Plastic poses a threat to wildlife who mistake it as food and eat it. Birds that have slowly starved to death have been found with stomachs full of plastic that they cannot digest which leaves little to no room for actual food they need to survive. It litters the sides of our roads, our parks, our beaches, our oceans. It is everywhere, literally everywhere. Microplastics have been found in the placenta of parents after giving birth, and we consume approximately a credit card's worth of plastic each week. We have plastic inside us right now.
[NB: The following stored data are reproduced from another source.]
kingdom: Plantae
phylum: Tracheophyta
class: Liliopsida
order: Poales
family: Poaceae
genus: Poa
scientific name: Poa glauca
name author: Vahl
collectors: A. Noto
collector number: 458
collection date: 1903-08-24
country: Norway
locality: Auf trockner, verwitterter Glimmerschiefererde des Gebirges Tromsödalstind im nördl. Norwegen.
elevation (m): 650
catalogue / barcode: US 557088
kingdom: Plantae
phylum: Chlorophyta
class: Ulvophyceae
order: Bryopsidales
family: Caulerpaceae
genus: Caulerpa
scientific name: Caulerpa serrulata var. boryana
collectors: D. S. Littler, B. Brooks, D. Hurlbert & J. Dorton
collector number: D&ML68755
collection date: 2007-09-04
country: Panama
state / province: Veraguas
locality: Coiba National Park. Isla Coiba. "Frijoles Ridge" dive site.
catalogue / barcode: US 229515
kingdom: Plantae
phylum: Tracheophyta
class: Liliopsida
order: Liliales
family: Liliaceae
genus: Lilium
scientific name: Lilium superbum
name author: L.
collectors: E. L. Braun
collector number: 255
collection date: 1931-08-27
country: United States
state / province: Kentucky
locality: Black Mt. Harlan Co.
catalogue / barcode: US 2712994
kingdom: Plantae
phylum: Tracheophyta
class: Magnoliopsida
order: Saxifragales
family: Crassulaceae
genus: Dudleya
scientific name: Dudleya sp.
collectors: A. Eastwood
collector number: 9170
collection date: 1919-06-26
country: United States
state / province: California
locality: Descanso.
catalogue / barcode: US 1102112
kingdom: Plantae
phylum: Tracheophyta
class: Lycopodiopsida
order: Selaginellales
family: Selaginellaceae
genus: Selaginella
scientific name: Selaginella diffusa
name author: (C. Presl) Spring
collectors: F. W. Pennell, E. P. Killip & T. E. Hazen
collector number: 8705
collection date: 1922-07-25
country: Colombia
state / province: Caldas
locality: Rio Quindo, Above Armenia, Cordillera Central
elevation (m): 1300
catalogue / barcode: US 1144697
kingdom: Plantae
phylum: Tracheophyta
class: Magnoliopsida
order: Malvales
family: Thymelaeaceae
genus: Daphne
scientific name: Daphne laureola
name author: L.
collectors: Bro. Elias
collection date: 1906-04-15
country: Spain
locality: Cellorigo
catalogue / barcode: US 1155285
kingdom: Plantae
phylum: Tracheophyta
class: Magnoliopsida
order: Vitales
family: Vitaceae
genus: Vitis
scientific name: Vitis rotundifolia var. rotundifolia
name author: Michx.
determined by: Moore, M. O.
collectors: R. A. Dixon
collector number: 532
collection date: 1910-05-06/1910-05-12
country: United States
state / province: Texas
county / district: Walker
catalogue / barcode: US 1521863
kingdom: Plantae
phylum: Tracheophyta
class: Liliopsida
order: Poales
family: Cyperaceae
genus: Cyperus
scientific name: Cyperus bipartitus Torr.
There is a clear rationale for reducing plastic use. The why is quite simple; the how is where things of course become a little more nuanced. Currently, many businesses are reluctant to allow BYO containers due to the potential liability should the consumer become ill. This bill places the responsibility on the consumer to ensure the container is clean and suitable for the purpose for which it will be used, with the general exception where the person selling the food did so knowing the food was not fit for human consumption.
This is a simple change that could allow consumers and businesses to reduce their plastic use significantly and help us move towards a more sustainable future where we can still enjoy the food or the drink we love but without the harmful plastics. With that, I commend the bill to the house, and I hope this is an instance where commonsense prevails.